O Partch Ensemble, que leva o nome do excêntrico compositor e inventor de instrumentos Harry Partch, apresentou "There Isn't Time", uma nova obra de Victoria Bond para instrumentos que são misturas bizarras de materiais e desenhos asiáticos e ocidentais. Os instrumentos de Partch usam seus próprios sistemas de afinação, com até 43 notas (em vez das 12 padrões) em uma oitava.
As pessoas que temem que a música clássica seja uma cultura de museu normalmente se concentram no repertório, ou em intérpretes e ouvintes que preferem o cânone da música clássica do século 19. Mas o mesmo impulso conservacionista que mantém em cena o repertório tradicional controla a instrumentação.
Pequenos aperfeiçoamentos técnicos podem ser toleráveis aqui e ali, mas qualquer coisa que modifique a natureza essencial, a sonoridade ou o aspecto de um instrumento será considerada por eles um ataque à tradição.

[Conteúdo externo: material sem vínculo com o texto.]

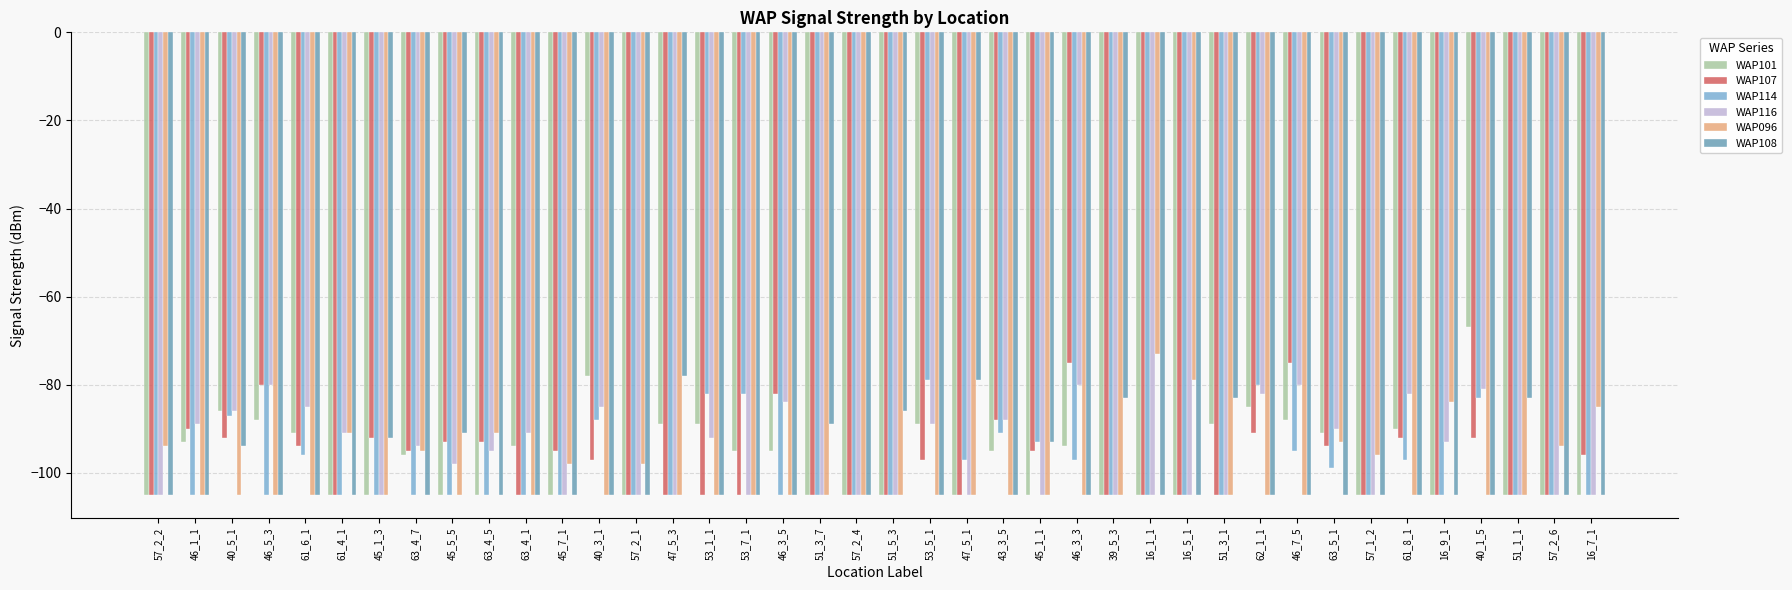

What is the maximum value shown in the chart?

-67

Esse tipo de desenvolvimento contido é historicamente peculiar. Afinal, a maior parte da história da música ocidental, desde a época medieval até meados do século 19, também foi um período de evolução instrumental virtualmente ininterrupta. Os compositores reagiam aos últimos avanços escrevendo obras que aproveitavam as capacidades dos novos instrumentos.
Com a introdução do piano, por exemplo, Haydn pôde compor frases de canto suaves, que mal poderiam ser sugeridas no cravo. E as últimas sonatas de Beethoven exigem um instrumento mais ágil do que o tipo que Haydn encontrou primeiramente.
Os compositores de hoje têm uma opção difícil. Se quiserem ser ouvidos pelas plateias tradicionais de música clássica, precisam escrever para os instrumentos do século 19 tocados pela maioria dos conjuntos.
Mas alguns compositores se rebelaram contra a tirania dos instrumentos padronizados. Partch foi um que começou a fabricar seus próprios instrumentos em 1930 e aumentou constantemente sua coleção até o final dos anos 60.
A alma do grupo de Steve Reich era a percussão, com vozes, cordas e outros instrumentos acrescentados conforme necessário. O primeiro conjunto de Philip Glass foi construído ao redor de sopros, vozes e teclados. Mas, naqueles primeiros dias, Glass não queria qualquer teclado: ele apreciava o som de caniço do órgão Farfisa.
Hoje em dia, o grupo de Glass toca instrumentos mais caros e de alta tecnologia que se aproximam do Farfisa, juntamente com inúmeros sons que este jamais poderia produzir.
Se você é um purista de Glass -ou um fanático por instrumentos de época, da divisão moderna-, o novo som é um meio-termo. Mas Glass nunca fez questão de ser um prisioneiro de detalhes históricos.
Desde então, compositores têm conduzido conjuntos de todo tipo, e o mais comum -o Victoire de Missy Mazzoli ou algum dos grupos liderados por Du Yun, por exemplo- são híbridos de rock-clássico ou jazz-clássico. E alguns têm estranhos instrumentos principais.
O compositor Ben Neill, por exemplo, toca o que ele chama de "mutantrompete" -um trompete com três bocas em vez de uma, seis válvulas em vez de três, uma vara de trombone e uma interface eletrônica que pode transformá-lo em um controlador de sintetizador. Algum desses instrumentos tem probabilidade de se tornar padrão? Não importa muito, na verdade. Eles estão aqui agora, sendo tocados por músicos que são fascinados por eles, e isso basta. Mas se eu fosse chutar qual deles teria futuro, seria a flauta de Dick com a cabeça que efetua glissando.
Afinal, não é uma remodelação completa da flauta -simplesmente um acréscimo que permite que Dick, um virtuoso mesmo em um instrumento padrão, crie efeitos que de outro modo seriam impossíveis para ele.
Além disso, eu adoro a história de fundo. Embora seja um músico clássico, Dick é um fã dedicado de Jimi Hendrix. E, tendo admirado por muito tempo o modo como Hendrix usava a barra whammy (ou de vibração) da guitarra -uma alavanca metálica presa ao braço- para curvar os sons e controlar os uivos do instrumento, ele começou a pensar em fazer um equivalente para a flauta.
Hoje, tudo o que Dick tem de fazer é compor músicas suficientes que exijam essa cabeça, e flautistas que queiram tocá-las -e, talvez mais importante, convencer muitos de seus colegas compositores a fazer o mesmo.